Commentary

Looking Beyond the Surface: A Scholar’s View on Mormonism

This column has previously pointed out the deficiencies of “sound-bite journalism” in depicting the richness and depth of religious faith. For example, when only glancing at the surface of Latter-day Saint beliefs and the commitment of its members, some people see something curious, different and unusual. But those who look deeper into that very same set of beliefs can find understanding and satisfying explanations.

All the more welcome, then, is a recent article in The Christian Century magazine by Laurie Maffly-Kipp, religion professor at the University of North Carolina, who takes a look at the beliefs, history and culture of Mormonism.

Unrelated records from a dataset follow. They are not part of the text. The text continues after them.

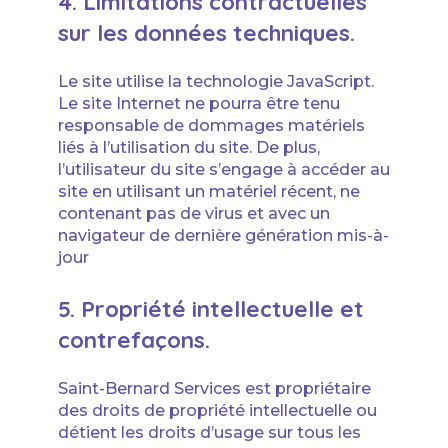
4. Limitations contractuelles
sur les données techniques.
Le site utilise la technologie JavaScript.
Le site Internet ne pourra être tenu
responsable de dommages matériels
liés à l’utilisation du site. De plus,
l’utilisateur du site s’engage à accéder au
site en utilisant un matériel récent, ne
contenant pas de virus et avec un
navigateur de dernière génération mis-à-
jour
5. Propriété intellectuelle et
contrefaçons.
Saint-Bernard Services est propriétaire
des droits de propriété intellectuelle ou
détient les droits d’usage sur tous les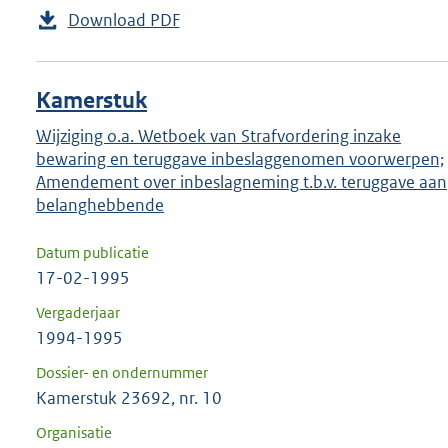
Download PDF
Kamerstuk
Wijziging o.a. Wetboek van Strafvordering inzake
bewaring en teruggave inbeslaggenomen voorwerpen;
Amendement over inbeslagneming t.b.v. teruggave aan
belanghebbende
Datum publicatie
17-02-1995
Vergaderjaar
1994-1995
Dossier- en ondernummer
Kamerstuk 23692, nr. 10
Organisatie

Written in the context of current presidential politics (the Church is neutral in partisan politics), she has produced an informed, rigorous and “non-Mormon” analysis with insights that go well beyond the surface.

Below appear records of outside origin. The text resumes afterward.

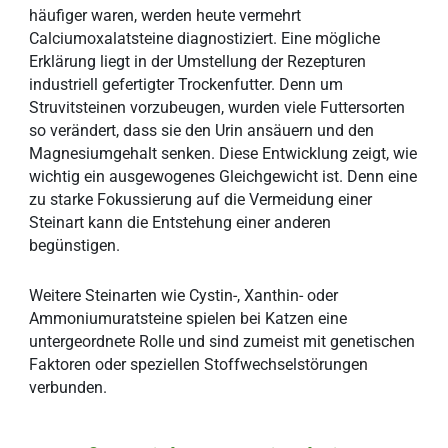
häufiger waren, werden heute vermehrt
Calciumoxalatsteine diagnostiziert. Eine mögliche
Erklärung liegt in der Umstellung der Rezepturen
industriell gefertigter Trockenfutter. Denn um
Struvitsteinen vorzubeugen, wurden viele Futtersorten
so verändert, dass sie den Urin ansäuern und den
Magnesiumgehalt senken. Diese Entwicklung zeigt, wie
wichtig ein ausgewogenes Gleichgewicht ist. Denn eine
zu starke Fokussierung auf die Vermeidung einer
Steinart kann die Entstehung einer anderen
begünstigen.
Weitere Steinarten wie Cystin-, Xanthin- oder
Ammoniumuratsteine spielen bei Katzen eine
untergeordnete Rolle und sind zumeist mit genetischen
Faktoren oder speziellen Stoffwechselstörungen
verbunden.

Maffly-Kipp examines, for example, the interplay between religious authority and individual conscience and argues that “in practice” the authority of Church leaders is “diffused and regulated in quite orderly ways,” resulting in a religious authority in the Latter-day Saint tradition that is “both more controlled than in many Protestant churches and more democratically distributed than in Roman Catholicism.” In addition, she writes, “considerable emphasis … is placed on the individual cultivation of personal agency.”

Exploring the link between theology and family life, Maffly-Kipp observes how Latter-day Saint teachings on the purpose of life have such “profound implications for one's orientation to family life.” For example, all human beings were created by God as “spirit children” and enter mortal life free from sin but not fully developed spiritually and in need of “a means of maturation.” With this broader perspective, “all human beings are brothers and sisters, literal children of God,” and “family takes on a new meaning when it is viewed as eternal in nature.”

Maffley-Kipp doesn’t flinch when she looks at Mormon history and the periods of conflict, isolation and assimilation. But while she notes vestiges of that past in modern Mormonism, she understands that 19th-century history does not predict or determine the nature of the Latter-day Saint experience of the 21st century. She rightly reads the past without forcing present-day Mormonism into easy stereotypes. “Variety among Mormons,” she writes, “is as common as in many other Christian traditions.”

Analysis like this shows again that Latter-day Saint beliefs and practices are worthy of careful, thoughtful investigation and not merely a cursory glance.